3-4 orta boy patates

Yarım kilo kadar pazı (ölçmedik göz kararı kullandık)

1 tane soğan

2 kaşık tereyağ

2 diş sarımsak

Patatesleri soyun ve haşlayın.

Haşlanan patatesi iyice ezin.

Pazıları yıkayıp ince ince doğrayın.

Pazılarıda haşlayıp süzdürdükten sonra avucunuza alıp sıkarak iyice suyunun çıkmasını sağlayın.

Ayrı bir tencerede tereyağını eritin ve soğanı kavurun.
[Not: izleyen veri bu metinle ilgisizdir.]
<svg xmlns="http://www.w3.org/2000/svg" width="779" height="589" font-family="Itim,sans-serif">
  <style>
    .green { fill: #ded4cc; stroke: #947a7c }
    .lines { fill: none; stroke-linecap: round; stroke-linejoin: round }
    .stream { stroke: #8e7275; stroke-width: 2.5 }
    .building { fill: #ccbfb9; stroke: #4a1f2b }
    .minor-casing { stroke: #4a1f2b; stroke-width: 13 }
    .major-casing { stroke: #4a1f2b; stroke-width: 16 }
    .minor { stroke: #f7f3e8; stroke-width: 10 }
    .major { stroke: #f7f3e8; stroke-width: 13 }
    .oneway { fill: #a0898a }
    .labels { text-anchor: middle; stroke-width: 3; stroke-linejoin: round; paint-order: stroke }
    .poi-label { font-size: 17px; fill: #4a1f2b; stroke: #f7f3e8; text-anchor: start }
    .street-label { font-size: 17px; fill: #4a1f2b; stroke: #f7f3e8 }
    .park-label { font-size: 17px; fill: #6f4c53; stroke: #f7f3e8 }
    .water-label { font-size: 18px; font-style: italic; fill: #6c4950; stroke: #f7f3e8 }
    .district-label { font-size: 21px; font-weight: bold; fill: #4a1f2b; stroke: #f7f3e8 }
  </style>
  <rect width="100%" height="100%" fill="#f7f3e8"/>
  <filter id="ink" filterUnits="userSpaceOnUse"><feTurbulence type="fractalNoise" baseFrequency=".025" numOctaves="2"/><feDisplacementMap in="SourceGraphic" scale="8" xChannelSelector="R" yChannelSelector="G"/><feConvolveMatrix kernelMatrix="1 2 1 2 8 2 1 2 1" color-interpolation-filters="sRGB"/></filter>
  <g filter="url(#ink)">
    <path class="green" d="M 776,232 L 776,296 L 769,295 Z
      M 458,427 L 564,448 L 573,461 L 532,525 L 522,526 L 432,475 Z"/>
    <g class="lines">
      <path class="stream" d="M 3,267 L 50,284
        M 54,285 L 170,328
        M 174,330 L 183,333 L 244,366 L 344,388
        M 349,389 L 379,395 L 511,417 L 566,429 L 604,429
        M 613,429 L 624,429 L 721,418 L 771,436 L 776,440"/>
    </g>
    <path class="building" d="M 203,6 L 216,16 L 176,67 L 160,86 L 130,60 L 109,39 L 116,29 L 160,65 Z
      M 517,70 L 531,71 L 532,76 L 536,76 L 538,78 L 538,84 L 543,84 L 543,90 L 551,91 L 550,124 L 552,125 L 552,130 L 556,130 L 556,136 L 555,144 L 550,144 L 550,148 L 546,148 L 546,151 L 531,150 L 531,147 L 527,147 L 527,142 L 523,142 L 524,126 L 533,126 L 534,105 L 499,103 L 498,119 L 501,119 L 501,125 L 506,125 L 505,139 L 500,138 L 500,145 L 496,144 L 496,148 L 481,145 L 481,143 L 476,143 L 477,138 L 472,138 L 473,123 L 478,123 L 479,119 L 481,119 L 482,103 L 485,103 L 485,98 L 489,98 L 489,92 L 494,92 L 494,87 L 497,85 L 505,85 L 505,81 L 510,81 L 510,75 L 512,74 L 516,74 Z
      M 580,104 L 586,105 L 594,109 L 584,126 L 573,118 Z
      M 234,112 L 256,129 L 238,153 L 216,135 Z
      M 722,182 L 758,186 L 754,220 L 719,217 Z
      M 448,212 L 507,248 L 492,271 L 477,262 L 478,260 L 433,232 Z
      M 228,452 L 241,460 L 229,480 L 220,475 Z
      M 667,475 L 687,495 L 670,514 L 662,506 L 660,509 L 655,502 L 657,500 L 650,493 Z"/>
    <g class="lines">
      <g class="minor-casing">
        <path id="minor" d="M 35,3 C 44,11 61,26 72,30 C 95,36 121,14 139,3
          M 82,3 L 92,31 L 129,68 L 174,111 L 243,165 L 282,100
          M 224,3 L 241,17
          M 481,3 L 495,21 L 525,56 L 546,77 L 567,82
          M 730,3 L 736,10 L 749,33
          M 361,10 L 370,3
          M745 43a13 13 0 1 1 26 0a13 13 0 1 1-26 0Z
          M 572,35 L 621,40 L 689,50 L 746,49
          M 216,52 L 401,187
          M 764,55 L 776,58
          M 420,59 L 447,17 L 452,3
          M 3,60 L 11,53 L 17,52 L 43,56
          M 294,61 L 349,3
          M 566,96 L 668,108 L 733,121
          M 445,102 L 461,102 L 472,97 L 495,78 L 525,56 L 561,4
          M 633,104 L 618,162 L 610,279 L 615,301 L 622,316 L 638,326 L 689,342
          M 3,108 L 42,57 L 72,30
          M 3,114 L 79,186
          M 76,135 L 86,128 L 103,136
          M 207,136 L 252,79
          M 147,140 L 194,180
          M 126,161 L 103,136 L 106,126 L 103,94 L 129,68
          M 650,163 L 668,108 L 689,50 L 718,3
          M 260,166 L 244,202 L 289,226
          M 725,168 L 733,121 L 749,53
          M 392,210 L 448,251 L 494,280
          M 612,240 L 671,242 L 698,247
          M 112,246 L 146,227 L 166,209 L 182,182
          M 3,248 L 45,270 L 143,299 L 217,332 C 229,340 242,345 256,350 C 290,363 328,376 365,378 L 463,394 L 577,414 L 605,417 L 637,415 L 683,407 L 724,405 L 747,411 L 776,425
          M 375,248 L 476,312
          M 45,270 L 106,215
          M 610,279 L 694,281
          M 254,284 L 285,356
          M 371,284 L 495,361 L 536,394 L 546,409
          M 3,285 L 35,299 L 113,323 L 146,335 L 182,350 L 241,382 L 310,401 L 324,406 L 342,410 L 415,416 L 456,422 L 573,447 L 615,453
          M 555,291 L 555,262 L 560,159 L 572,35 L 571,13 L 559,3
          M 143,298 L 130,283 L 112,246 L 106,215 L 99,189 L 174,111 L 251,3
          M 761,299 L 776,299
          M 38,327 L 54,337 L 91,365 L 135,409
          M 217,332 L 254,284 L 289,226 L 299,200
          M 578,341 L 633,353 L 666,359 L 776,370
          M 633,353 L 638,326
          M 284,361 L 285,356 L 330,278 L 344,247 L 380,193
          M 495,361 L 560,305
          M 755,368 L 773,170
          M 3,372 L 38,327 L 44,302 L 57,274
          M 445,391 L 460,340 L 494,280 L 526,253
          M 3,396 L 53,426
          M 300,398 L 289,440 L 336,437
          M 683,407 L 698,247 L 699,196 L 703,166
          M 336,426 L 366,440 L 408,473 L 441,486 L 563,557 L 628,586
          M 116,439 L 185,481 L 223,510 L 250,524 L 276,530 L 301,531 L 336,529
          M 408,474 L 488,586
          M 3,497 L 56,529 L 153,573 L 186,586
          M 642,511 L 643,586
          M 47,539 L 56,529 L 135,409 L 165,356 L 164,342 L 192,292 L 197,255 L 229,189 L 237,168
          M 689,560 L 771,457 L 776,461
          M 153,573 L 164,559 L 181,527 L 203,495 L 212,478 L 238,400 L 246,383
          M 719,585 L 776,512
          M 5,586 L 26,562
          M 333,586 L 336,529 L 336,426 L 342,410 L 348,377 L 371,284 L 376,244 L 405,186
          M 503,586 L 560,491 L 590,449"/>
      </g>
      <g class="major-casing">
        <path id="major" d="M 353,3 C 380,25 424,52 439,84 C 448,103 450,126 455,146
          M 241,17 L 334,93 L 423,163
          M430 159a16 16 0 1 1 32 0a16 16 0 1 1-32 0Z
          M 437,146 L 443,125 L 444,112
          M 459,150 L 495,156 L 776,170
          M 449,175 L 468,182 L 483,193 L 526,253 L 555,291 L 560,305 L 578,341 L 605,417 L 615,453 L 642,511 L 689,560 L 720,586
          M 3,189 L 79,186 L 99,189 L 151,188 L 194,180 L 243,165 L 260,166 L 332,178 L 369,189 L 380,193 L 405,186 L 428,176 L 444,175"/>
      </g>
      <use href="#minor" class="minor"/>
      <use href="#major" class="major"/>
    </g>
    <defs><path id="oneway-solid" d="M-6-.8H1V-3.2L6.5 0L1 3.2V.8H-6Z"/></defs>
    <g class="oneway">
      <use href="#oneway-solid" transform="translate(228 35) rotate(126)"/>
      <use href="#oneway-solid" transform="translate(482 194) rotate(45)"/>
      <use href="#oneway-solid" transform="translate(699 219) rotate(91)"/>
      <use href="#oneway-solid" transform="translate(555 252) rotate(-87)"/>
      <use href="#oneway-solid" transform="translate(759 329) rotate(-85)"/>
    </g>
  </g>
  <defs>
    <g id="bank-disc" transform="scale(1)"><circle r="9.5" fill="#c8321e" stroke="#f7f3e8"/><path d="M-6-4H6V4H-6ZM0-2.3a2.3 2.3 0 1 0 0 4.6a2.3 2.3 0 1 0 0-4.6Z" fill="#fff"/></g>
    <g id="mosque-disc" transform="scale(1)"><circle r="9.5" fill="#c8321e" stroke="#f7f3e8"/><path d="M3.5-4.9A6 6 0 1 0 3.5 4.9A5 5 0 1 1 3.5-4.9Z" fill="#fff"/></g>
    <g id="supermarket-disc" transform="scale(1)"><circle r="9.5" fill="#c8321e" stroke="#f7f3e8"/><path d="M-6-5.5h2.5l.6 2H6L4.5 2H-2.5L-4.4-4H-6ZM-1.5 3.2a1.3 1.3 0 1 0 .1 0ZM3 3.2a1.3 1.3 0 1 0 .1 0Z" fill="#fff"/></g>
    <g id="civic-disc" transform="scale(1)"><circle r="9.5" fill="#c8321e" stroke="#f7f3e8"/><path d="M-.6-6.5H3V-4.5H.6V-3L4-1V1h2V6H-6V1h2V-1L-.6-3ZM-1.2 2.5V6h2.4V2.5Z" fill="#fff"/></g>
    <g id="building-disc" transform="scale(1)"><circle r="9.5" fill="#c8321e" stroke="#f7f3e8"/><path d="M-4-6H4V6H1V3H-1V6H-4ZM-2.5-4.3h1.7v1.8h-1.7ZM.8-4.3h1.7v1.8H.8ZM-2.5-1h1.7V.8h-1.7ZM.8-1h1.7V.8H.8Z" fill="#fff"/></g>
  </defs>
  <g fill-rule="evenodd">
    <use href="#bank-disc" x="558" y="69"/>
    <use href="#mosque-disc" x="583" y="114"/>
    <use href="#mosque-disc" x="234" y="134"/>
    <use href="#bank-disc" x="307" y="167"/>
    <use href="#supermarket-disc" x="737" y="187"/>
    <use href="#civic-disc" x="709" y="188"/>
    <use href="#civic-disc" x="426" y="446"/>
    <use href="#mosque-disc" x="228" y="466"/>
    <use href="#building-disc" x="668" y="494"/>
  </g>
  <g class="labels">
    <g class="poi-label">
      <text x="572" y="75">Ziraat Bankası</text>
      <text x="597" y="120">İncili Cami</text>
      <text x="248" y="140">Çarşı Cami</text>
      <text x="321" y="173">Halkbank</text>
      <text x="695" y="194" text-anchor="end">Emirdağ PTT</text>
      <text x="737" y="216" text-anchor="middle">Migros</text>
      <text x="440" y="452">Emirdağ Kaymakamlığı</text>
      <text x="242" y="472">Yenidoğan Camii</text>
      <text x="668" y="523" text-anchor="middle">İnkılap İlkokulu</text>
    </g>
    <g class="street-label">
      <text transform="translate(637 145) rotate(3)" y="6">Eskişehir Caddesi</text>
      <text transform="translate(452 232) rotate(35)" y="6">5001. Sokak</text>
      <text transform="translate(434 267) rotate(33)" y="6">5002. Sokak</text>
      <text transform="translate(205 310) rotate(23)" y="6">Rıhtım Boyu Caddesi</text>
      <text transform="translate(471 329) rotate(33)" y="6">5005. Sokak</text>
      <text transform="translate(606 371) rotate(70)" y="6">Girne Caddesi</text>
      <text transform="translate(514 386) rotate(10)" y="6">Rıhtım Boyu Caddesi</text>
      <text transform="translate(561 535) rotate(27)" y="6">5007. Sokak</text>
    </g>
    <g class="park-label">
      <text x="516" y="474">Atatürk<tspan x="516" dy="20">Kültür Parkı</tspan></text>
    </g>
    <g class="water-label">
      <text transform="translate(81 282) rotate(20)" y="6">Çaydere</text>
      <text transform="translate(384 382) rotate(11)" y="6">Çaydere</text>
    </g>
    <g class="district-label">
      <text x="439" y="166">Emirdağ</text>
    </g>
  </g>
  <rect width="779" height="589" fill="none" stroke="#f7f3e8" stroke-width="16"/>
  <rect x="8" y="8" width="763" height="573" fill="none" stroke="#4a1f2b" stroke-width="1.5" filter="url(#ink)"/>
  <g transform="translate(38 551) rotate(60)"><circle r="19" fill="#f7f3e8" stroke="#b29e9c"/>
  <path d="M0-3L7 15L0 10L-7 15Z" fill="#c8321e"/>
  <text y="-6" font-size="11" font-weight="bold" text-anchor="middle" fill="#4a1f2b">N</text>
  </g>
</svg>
İçine ezilmiş patatesleri ve sıkılmış pazıyı ekleyip iyice karıştırın.

Sarımsak ilave edin.

2-3 dakika ateşte çevirin.

Pazı kavumamız servise hazır.(isteyen içine patates koymayabilir)



Tarifi iler ki zamanlarda gelecekler.

Kara Lahana Yemeği

Mısır Ekmeği

Turşu Kavurması

Kazkaldıran


11 Ekim 2007 Perşembe

BAYRAM GELDİ HOŞ GELDİ....

ÖZLEDİYSEN GİT BUL
KIRDIYSAN AF DİLE
KIRILDIYSAN AFFET
SEVİYORSAN SÖYLE
ÇÜNKÜ;
BU GÜN BAYRAM...

10 Ekim 2007 Çarşamba

ELMALI PASTA


Geçenlerde hem annemlere hem kendime yaptığımız süper bir pasta bu.Aslında kek gibi ama o kadar kuru değil.Kısacası çok ama çok güzel oluyor.Bizim şimdiden vazgeçilmez listemize girdi.
Orjinal adı Yağsız Elmalı Pasta.Sevgili arkadaşım thesuur dan.Tarifi bire bir uyguladık.Tek fark anneme yaptığımızı çiçek kalıpta bize yaptığımızı kelepçeli kalıpta yaptık.Kelepçeli kalıpta daha güzel pişti.
Tarif için lütfen burayı tıklayın.
Ayrıca bu güzel tarif için şimdi ailesi ile hasret gidermekte olan arkadaşımıza çokkk teşekkür ediyoruz.
Yarın Arife günü.Herkes yoğundur eminiz.Bizde öğlene kadar çalışıp işlerimizi yetiştirmeye çalışacağız.Herkese ve bize kolay gelsin.


9 Ekim 2007 Salı

İFTAR DAVETİ MENÜSÜ

Ramazan dolayısıyla başlayan iftar münüsü sobesi oyununda kendi kendimize sobeledik.Sizlerle bir davet sofrası paylaşalım dedik.
Soframızın genel görünüşünde bir tuhaflık sezebilirsiniz.Çünkü bardakları koymadan fotoğraf çekmişiz.Oruç ve telaş birleşince normal tabii.


Menümüz ...
Mercimek Çorbası


İslim Kebabı

Garnitürlü Pilav



Kara Lahana Sarması

Patates Çanaklarında Havuç,Kabak Salatası

Çikolatalı,Negrolu Kazandibi Şöleni (biz uydurduk)

Umarız herkesin Ramazanı hayırlı geçmiştir.